Face à une natalité en crise, l'État russe met une pression croissante sur les femmes sans enfants en les incitant à consulter un psychologue. Ce mouvement résulte d'un contexte démographique alarmant, où le taux de natalité est tombé à son minimum historique de 1,4 enfant par femme.
La Russie, engagée dans un conflit prolongé en Ukraine, voit des femmes comme Maria, âgée de 25 ans et vivant à Moscou, refuser le rôle de mère. "Je ne vois pas en quoi avoir des enfants me rendrait plus heureuse", confie-t-elle à l'AFP, tout en soulignant que l'État semble s'opposer à cette liberté personnelle.
Le président Vladimir Poutine, avec une vision traditionnelle de la famille, évoque régulièrement les dangers d'une extinction démographique, renforçant ainsi les mesures d'incitation, mais également d'obligation. Depuis février, le ministère de la Santé préconise que les femmes sans enfants soient orientées vers des consultations psychologiques pour "favoriser une attitude positive envers la maternité".
Cette initiative s'accompagne également d'une répression vocalisée par l'interdiction de la "propagande" anti-maternité, passible d'amendes lourdes. Les obstacles à la maternité se multiplient, une législation sur l'avortement de plus en plus stricte et un environnement économique difficile aggravant la situation des femmes, comme le souligne Irina, médecin et mère de deux enfants.
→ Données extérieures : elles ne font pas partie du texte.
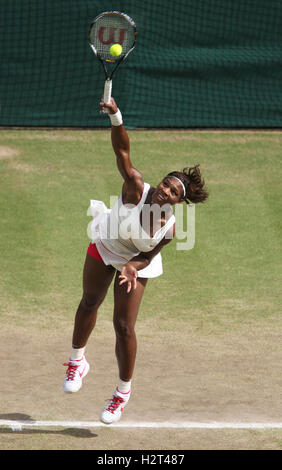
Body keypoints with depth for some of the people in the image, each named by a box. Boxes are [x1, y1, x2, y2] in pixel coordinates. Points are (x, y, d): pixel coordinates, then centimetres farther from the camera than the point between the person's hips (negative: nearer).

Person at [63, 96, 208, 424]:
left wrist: (134, 267, -37)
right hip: (104, 246, 1)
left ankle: (123, 391, 16)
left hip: (136, 263, -1)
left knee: (124, 326, -5)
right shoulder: (137, 190, -36)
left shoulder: (169, 229, -33)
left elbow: (148, 256, -16)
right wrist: (115, 116, -57)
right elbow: (122, 151, -43)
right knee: (90, 302, 15)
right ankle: (77, 361, 42)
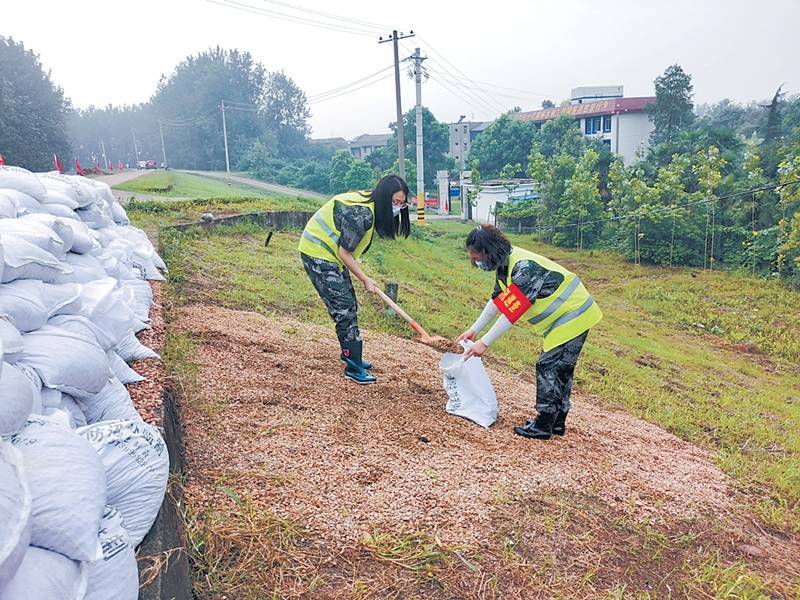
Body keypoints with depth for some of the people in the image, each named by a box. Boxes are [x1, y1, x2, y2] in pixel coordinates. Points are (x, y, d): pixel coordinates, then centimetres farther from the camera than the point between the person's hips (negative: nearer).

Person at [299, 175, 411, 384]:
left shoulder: (369, 202, 1)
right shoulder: (361, 214, -29)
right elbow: (344, 253, -22)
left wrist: (354, 261, 8)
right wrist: (365, 280, -13)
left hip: (331, 254, 10)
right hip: (318, 255, -10)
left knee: (349, 306, 16)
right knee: (344, 310, -9)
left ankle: (351, 354, 31)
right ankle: (353, 368, -2)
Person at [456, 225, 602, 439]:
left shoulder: (524, 268, -30)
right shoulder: (506, 264, 1)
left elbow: (511, 313, -30)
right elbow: (496, 301, 10)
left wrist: (484, 343, -25)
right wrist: (474, 330, 9)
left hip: (572, 317, -10)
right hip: (564, 316, 10)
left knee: (548, 367, -7)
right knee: (560, 369, 15)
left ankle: (543, 426, 3)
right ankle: (557, 422, 25)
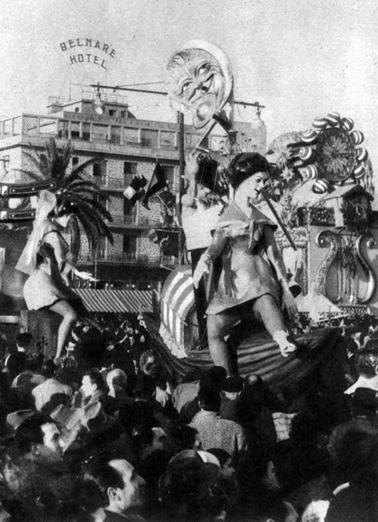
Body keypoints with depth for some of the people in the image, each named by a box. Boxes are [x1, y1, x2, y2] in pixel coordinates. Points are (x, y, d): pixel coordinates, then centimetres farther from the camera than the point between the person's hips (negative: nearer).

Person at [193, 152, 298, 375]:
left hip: (257, 275, -2)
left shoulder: (262, 220, 18)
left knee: (265, 302, -37)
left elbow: (274, 255, 14)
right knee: (214, 332, -12)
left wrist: (286, 290, 6)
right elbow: (217, 246, 6)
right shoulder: (226, 217, 19)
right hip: (231, 282, 2)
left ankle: (282, 340, -65)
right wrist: (205, 261, -18)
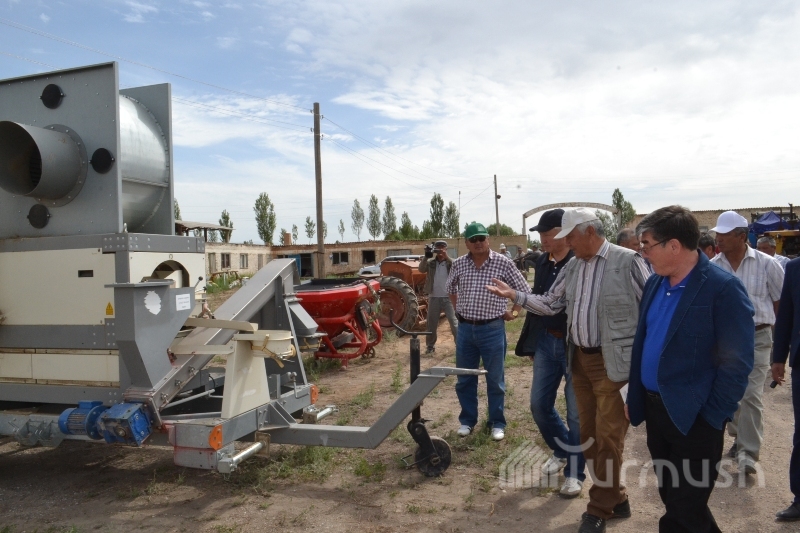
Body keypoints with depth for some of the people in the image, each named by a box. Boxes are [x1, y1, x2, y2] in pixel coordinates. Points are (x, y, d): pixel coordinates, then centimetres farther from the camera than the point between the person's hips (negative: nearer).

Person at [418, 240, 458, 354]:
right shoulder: (430, 262, 5)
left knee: (454, 322, -1)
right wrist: (426, 257, -23)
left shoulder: (450, 262, 2)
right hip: (434, 297, 2)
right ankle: (430, 346, 22)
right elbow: (421, 269, -10)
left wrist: (446, 257, -27)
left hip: (448, 297, -2)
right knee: (432, 323, 10)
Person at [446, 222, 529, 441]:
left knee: (495, 380, 7)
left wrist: (514, 311, 2)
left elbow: (524, 289, 3)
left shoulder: (503, 262, -8)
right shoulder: (458, 264, 2)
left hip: (492, 329, -3)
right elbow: (451, 287, 22)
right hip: (465, 328, 3)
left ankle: (497, 423, 22)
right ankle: (467, 420, 28)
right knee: (464, 379, 12)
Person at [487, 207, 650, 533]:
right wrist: (514, 295, 1)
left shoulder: (628, 261, -13)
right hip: (580, 359, 7)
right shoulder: (573, 267, 8)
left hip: (612, 362, -7)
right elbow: (550, 304, 11)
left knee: (608, 435, 1)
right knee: (589, 432, 15)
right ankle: (615, 499, 32)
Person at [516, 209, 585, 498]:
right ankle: (562, 451, 37)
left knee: (576, 412, 5)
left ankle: (574, 473, 20)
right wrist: (530, 342, 14)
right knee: (539, 404, 12)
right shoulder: (542, 262, 7)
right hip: (545, 342, 7)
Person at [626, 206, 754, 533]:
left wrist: (711, 419, -15)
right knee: (672, 501, 19)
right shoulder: (655, 283, 6)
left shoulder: (723, 289, -17)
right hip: (654, 408, 7)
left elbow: (736, 364, -16)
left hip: (693, 418, -7)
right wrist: (634, 396, 12)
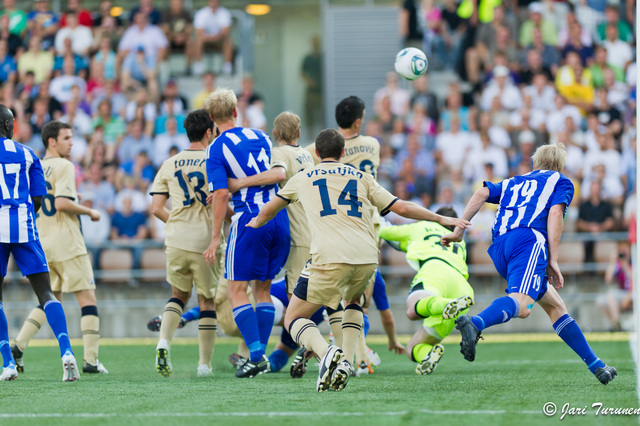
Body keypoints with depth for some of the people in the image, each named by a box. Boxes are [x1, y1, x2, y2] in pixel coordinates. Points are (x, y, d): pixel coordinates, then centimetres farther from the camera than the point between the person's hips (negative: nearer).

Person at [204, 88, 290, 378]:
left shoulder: (216, 149, -6)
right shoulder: (259, 136, 12)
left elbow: (221, 193, -13)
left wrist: (216, 237, -9)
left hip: (249, 221, -6)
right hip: (279, 218, 6)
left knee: (237, 289, 0)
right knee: (262, 288, 14)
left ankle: (256, 355, -11)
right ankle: (261, 356, 13)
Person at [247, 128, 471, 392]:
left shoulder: (301, 180, 22)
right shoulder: (362, 178, 23)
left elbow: (268, 211, 38)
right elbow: (401, 208, 20)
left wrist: (256, 223, 61)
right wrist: (441, 219, 33)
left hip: (330, 259, -3)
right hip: (367, 258, 3)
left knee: (294, 319, 8)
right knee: (353, 301, 34)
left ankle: (326, 353, -23)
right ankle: (346, 361, 12)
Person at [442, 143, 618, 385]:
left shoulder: (514, 182, 34)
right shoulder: (561, 182, 21)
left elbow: (481, 194, 18)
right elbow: (554, 214, 2)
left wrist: (459, 231, 15)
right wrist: (553, 261, -3)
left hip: (499, 247, 7)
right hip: (529, 240, -7)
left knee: (555, 305, 18)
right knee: (521, 304, -29)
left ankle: (596, 366, 18)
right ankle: (474, 323, -57)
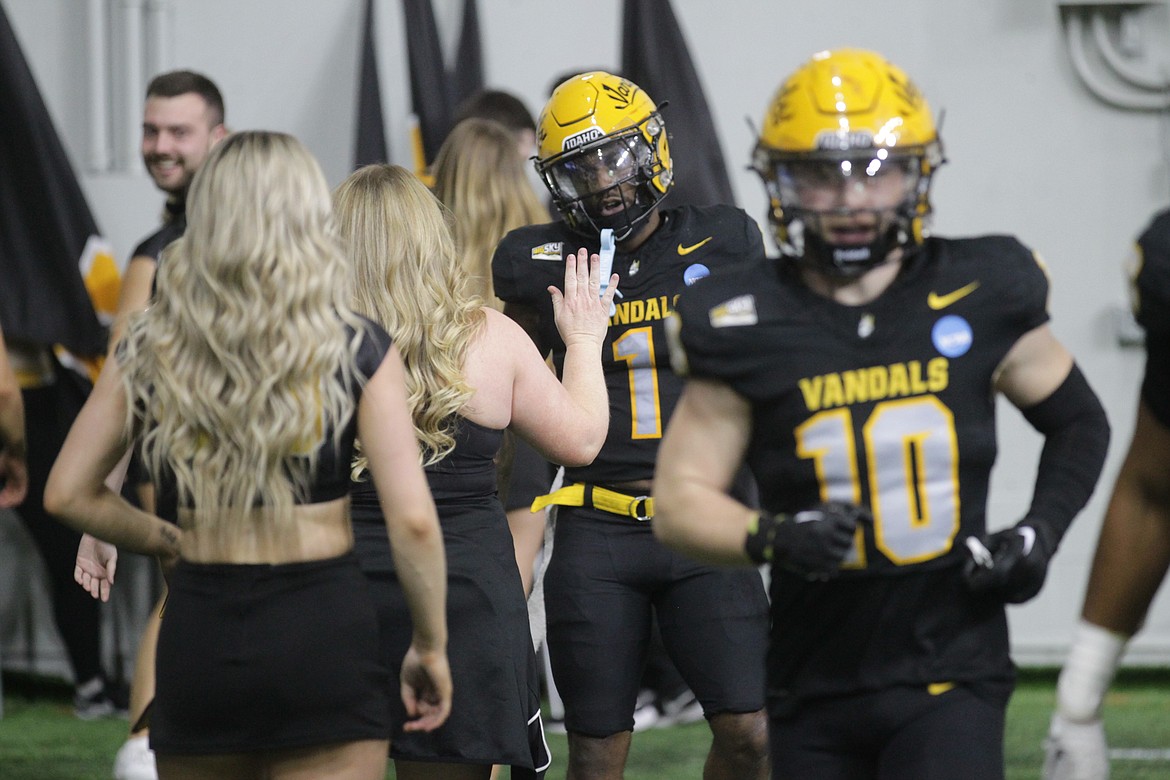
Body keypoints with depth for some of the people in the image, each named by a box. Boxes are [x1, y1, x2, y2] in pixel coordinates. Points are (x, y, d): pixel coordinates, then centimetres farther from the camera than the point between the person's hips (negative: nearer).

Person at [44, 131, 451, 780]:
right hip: (323, 627, -3)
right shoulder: (358, 351, -5)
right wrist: (430, 644, 3)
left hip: (197, 629, 3)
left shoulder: (150, 350, 2)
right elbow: (411, 520, -9)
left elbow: (68, 494, 7)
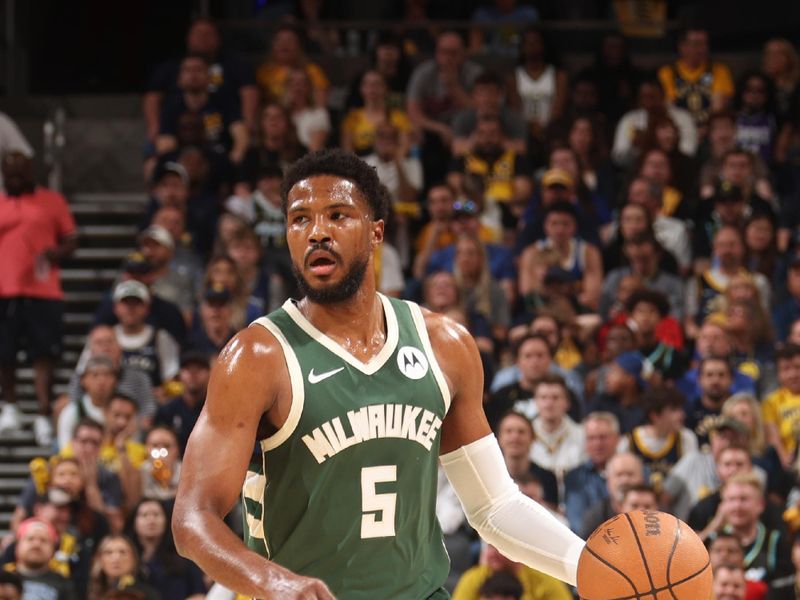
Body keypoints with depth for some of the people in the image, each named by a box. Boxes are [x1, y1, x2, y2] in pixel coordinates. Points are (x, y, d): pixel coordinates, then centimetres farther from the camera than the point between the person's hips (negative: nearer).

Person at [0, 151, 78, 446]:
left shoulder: (52, 201, 7)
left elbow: (71, 240, 7)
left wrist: (52, 255, -13)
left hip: (43, 291, -2)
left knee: (44, 355, -6)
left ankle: (44, 416, -5)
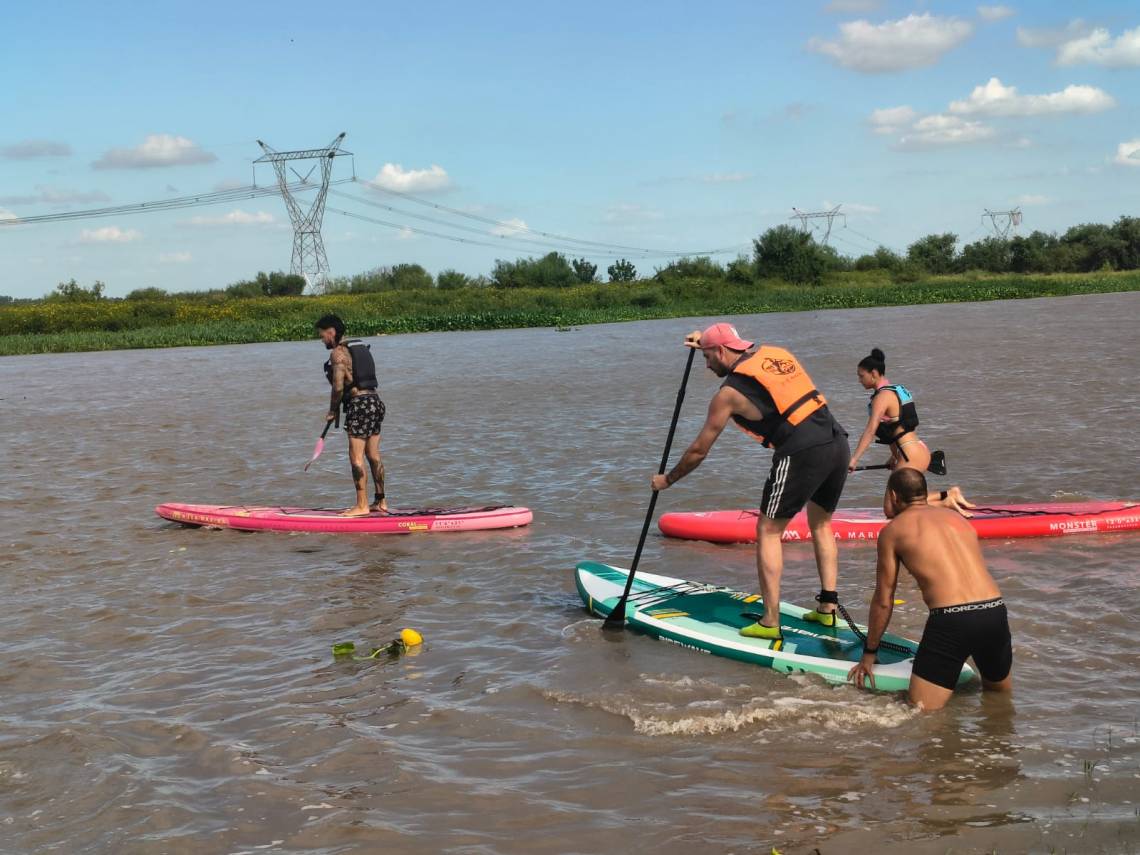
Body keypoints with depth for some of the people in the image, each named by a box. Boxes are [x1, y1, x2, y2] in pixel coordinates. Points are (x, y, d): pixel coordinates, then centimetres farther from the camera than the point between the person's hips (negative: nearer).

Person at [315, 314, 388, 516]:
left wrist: (332, 410, -1)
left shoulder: (338, 352, -10)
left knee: (356, 458, -4)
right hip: (375, 401, 9)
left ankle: (362, 505, -3)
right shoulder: (359, 347, 18)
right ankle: (380, 501, 18)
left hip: (360, 404, -9)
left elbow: (338, 387, -16)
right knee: (373, 456, 13)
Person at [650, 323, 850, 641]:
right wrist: (708, 340, 50)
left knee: (768, 531, 5)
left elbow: (698, 451, 10)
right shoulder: (775, 352, 18)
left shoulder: (729, 393, 1)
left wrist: (667, 480, 25)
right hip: (838, 444, 7)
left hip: (802, 455, -7)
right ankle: (828, 608, 22)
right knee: (821, 524, 24)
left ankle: (770, 622, 2)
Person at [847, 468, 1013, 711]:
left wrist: (869, 654, 25)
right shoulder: (956, 517, 24)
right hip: (995, 611, 5)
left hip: (950, 619, -5)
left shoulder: (893, 530, 11)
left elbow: (883, 601, 14)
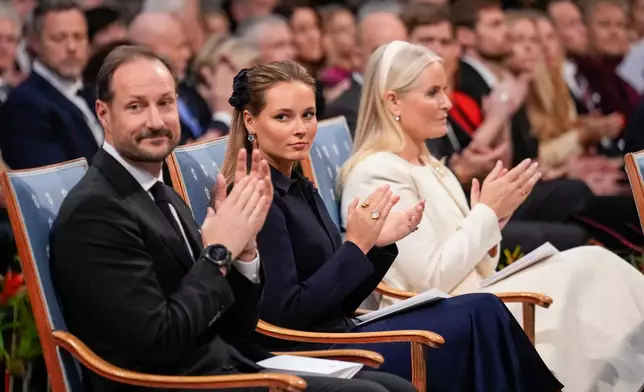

"Les efforts du gouvernement sont pitoyables", déclare Maria. "Forcer les femmes à avoir des enfants sans leur donner les garanties nécessaires est une approche qui ne peut fonctionner". En effet, l'inflation galopante et la hausse des coûts de la vie rendent la décision d'avoir un enfant encore plus complexe pour de nombreuses femmes.
Anastasia, une spécialiste en rééducation infantile, met également en avant l'importance de créer des conditions favorables pour les femmes avant de les inciter à devenir mères. "Il faut des garanties sociales, un revenu décent, et surtout, le calme et la sécurité", prône-t-elle.
D'après un récent sondage de l'institut VTSIOM, 46% des couples citent des difficultés financières comme raison principale de leurs ruptures, problématique qui exige une attention urgente. Pendant ce temps, Margarita, professeure d'anglais et mère par choix, s'inquiète des répercussions psychologiques de ces politiques sur les femmes qui optent pour un avenir sans maternité.
Une voix masculine, celle de Maxime, 49 ans, représente une opinion plus nuancée, affirmant que cette directive est simplement une recommandation et non une obligation, même s'il ajoute : "Les femmes qui refusent d'avoir des enfants, c'est malsain".
Cette dynamique complexe fait ressortir une lutte profonde entre les aspirations personnelles des femmes et les impératifs démographiques d'un État aux prises avec une crise de natalité sans précédent.